■ **WHAT YOU WILL DO**
Copy the part of the machine learning exercises that opens with "Exercise 4: Train" and closes with "pipeline from scratch!", swapping "curves" out for "lines".

(SOURCE DOCUMENT Opens)

Exercise 3: Feature Importance¶
After training linear regression:
- Extract the learned weights
- Visualize which features have the largest (absolute) weights
- What does this tell you about feature importance?
Exercise 4: Train vs Test Performance¶
Modify the training loop to:
- Track both train AND test loss at each epoch
- Plot both curves on the same graph
- Do they diverge? Why or why not?
Congratulations! 🎉 You've built your first complete ML pipeline from scratch!

(SOURCE DOCUMENT Closes)
(PROVIDED MATERIAL Opens)

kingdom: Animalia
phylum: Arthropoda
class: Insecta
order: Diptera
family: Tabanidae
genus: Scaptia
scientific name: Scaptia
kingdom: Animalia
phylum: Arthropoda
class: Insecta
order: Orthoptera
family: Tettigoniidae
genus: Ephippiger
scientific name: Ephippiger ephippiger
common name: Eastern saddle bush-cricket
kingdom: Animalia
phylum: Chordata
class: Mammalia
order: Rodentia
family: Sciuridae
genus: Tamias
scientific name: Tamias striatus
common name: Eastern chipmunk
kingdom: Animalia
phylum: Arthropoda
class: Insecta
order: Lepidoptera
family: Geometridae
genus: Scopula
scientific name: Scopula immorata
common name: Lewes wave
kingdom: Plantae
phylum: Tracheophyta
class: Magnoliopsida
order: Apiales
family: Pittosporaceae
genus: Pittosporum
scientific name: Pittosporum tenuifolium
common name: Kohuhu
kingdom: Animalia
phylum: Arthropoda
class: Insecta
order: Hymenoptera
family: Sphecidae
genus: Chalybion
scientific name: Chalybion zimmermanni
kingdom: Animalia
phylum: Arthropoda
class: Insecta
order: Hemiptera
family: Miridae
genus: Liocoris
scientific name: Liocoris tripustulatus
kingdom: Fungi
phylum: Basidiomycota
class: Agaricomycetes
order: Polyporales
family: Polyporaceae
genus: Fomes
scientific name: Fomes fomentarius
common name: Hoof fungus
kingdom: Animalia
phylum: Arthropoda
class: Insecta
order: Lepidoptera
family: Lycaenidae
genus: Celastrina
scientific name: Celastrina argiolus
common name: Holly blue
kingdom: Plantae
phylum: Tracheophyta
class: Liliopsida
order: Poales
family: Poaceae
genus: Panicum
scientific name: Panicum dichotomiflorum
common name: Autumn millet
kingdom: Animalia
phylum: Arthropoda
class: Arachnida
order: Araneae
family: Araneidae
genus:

(PROVIDED MATERIAL Closes)

■ **EXERCISE RESPONSE**
Exercise 4: Train vs Test Performance¶
Modify the training loop to:
- Track both train AND test loss at each epoch
- Plot both lines on the same graph
- Do they diverge? Why or why not?
Congratulations! 🎉 You've built your first complete ML pipeline from scratch!